#### Exercise directions:
Could the lines from the line bearing "## 6. ドメインイベント" to the end of the records below be copied exactly, with the pictures left out and no other lines added?

[Start of section]

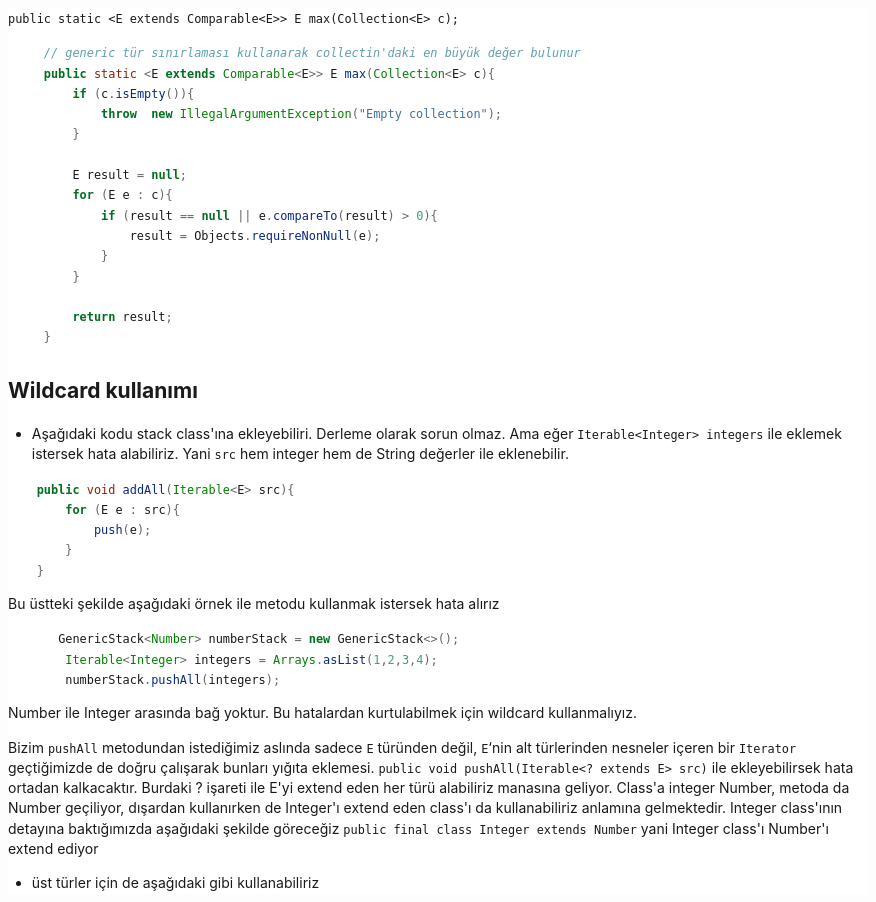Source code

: `public static <E extends Comparable<E>> E max(Collection<E> c);`

```java
     // generic tür sınırlaması kullanarak collectin'daki en büyük değer bulunur
     public static <E extends Comparable<E>> E max(Collection<E> c){
         if (c.isEmpty()){
             throw  new IllegalArgumentException("Empty collection");
         }

         E result = null;
         for (E e : c){
             if (result == null || e.compareTo(result) > 0){
                 result = Objects.requireNonNull(e);
             }
         }

         return result;
     }
```

## Wildcard kullanımı

- Aşağıdaki kodu stack class'ına ekleyebiliri. Derleme olarak sorun olmaz. Ama eğer `Iterable<Integer> integers` ile eklemek istersek hata alabiliriz. Yani `src` hem integer hem de String değerler ile eklenebilir.

```java
    public void addAll(Iterable<E> src){
        for (E e : src){
            push(e);
        }
    }

```

Bu üstteki şekilde aşağıdaki örnek ile metodu kullanmak istersek hata alırız

```java
       GenericStack<Number> numberStack = new GenericStack<>();
        Iterable<Integer> integers = Arrays.asList(1,2,3,4);
        numberStack.pushAll(integers);
```

Number ile Integer arasında bağ yoktur. Bu hatalardan kurtulabilmek için wildcard kullanmalıyız.

Bizim `pushAll` metodundan istediğimiz aslında sadece `E` türünden değil, `E`‘nin alt türlerinden nesneler içeren bir `Iterator` geçtiğimizde de doğru çalışarak bunları yığıta eklemesi.
`public void pushAll(Iterable<? extends E> src)` ile ekleyebilirsek hata ortadan kalkacaktır. Burdaki ? işareti ile E'yi extend eden her türü alabiliriz manasına geliyor. Class'a integer Number, metoda da Number geçiliyor, dışardan kullanırken de Integer'ı extend eden class'ı da kullanabiliriz anlamına gelmektedir.
Integer class'ının detayına baktığımızda aşağıdaki şekilde göreceğiz
`public final class Integer extends Number` yani Integer class'ı Number'ı extend ediyor

- üst türler için de aşağıdaki gibi kullanabiliriz
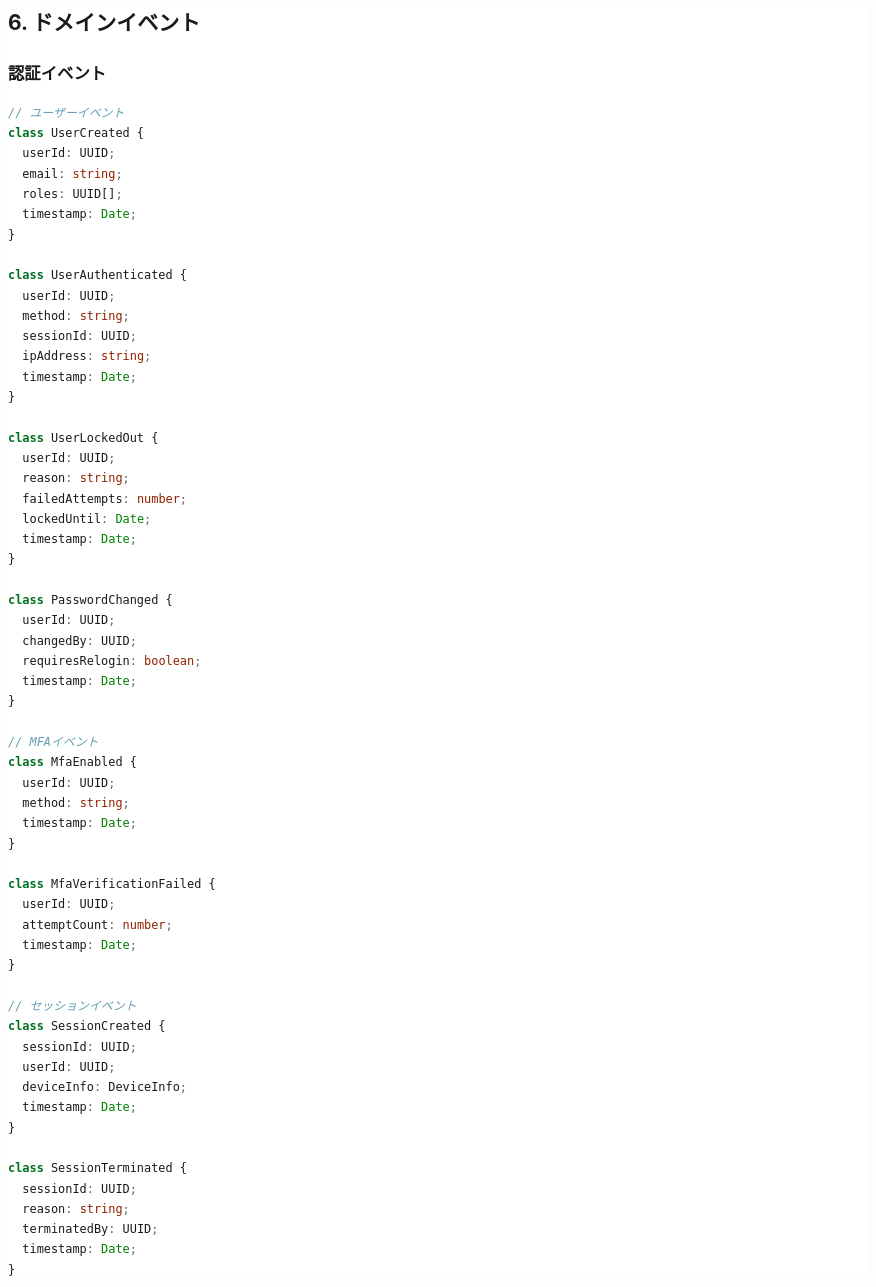 ## 6. ドメインイベント

### 認証イベント

```typescript
// ユーザーイベント
class UserCreated {
  userId: UUID;
  email: string;
  roles: UUID[];
  timestamp: Date;
}

class UserAuthenticated {
  userId: UUID;
  method: string;
  sessionId: UUID;
  ipAddress: string;
  timestamp: Date;
}

class UserLockedOut {
  userId: UUID;
  reason: string;
  failedAttempts: number;
  lockedUntil: Date;
  timestamp: Date;
}

class PasswordChanged {
  userId: UUID;
  changedBy: UUID;
  requiresRelogin: boolean;
  timestamp: Date;
}

// MFAイベント
class MfaEnabled {
  userId: UUID;
  method: string;
  timestamp: Date;
}

class MfaVerificationFailed {
  userId: UUID;
  attemptCount: number;
  timestamp: Date;
}

// セッションイベント
class SessionCreated {
  sessionId: UUID;
  userId: UUID;
  deviceInfo: DeviceInfo;
  timestamp: Date;
}

class SessionTerminated {
  sessionId: UUID;
  reason: string;
  terminatedBy: UUID;
  timestamp: Date;
}
```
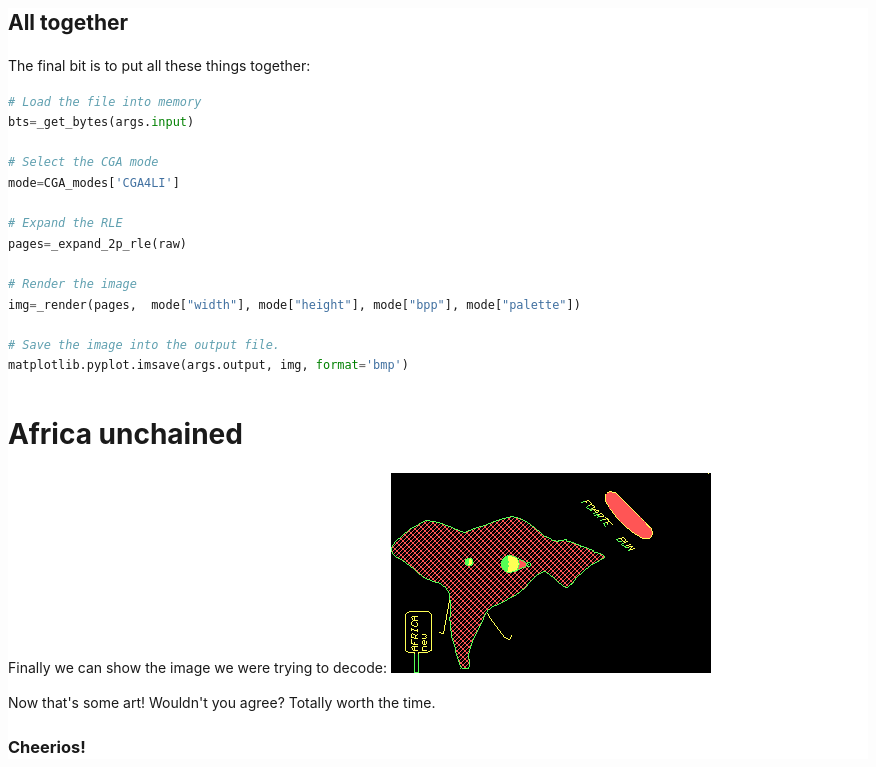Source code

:## All together
The final bit is to put all these things together:
```python
# Load the file into memory
bts=_get_bytes(args.input)

# Select the CGA mode
mode=CGA_modes['CGA4LI']

# Expand the RLE
pages=_expand_2p_rle(raw)

# Render the image
img=_render(pages,  mode["width"], mode["height"], mode["bpp"], mode["palette"])

# Save the image into the output file.
matplotlib.pyplot.imsave(args.output, img, format='bmp')
```

# Africa unchained

Finally we can show the image we were trying to decode:
![Africa](/assets/img/scr-africa.bmp)

Now that's some art! Wouldn't you agree? Totally worth the time.

### Cheerios!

[End of section]

#### Problem solution:
 ## 6. ドメインイベント

### 認証イベント

```typescript
// ユーザーイベント
class UserCreated {
  userId: UUID;
  email: string;
  roles: UUID[];
  timestamp: Date;
}

class UserAuthenticated {
  userId: UUID;
  method: string;
  sessionId: UUID;
  ipAddress: string;
  timestamp: Date;
}

class UserLockedOut {
  userId: UUID;
  reason: string;
  failedAttempts: number;
  lockedUntil: Date;
  timestamp: Date;
}

class PasswordChanged {
  userId: UUID;
  changedBy: UUID;
  requiresRelogin: boolean;
  timestamp: Date;
}

// MFAイベント
class MfaEnabled {
  userId: UUID;
  method: string;
  timestamp: Date;
}

class MfaVerificationFailed {
  userId: UUID;
  attemptCount: number;
  timestamp: Date;
}

// セッションイベント
class SessionCreated {
  sessionId: UUID;
  userId: UUID;
  deviceInfo: DeviceInfo;
  timestamp: Date;
}

class SessionTerminated {
  sessionId: UUID;
  reason: string;
  terminatedBy: UUID;
  timestamp: Date;
}
```
Source code

:## All together
The final bit is to put all these things together:
```python
# Load the file into memory
bts=_get_bytes(args.input)

# Select the CGA mode
mode=CGA_modes['CGA4LI']

# Expand the RLE
pages=_expand_2p_rle(raw)

# Render the image
img=_render(pages,  mode["width"], mode["height"], mode["bpp"], mode["palette"])

# Save the image into the output file.
matplotlib.pyplot.imsave(args.output, img, format='bmp')
```

# Africa unchained

Finally we can show the image we were trying to decode:
![Africa](/assets/img/scr-africa.bmp)

Now that's some art! Wouldn't you agree? Totally worth the time.

### Cheerios!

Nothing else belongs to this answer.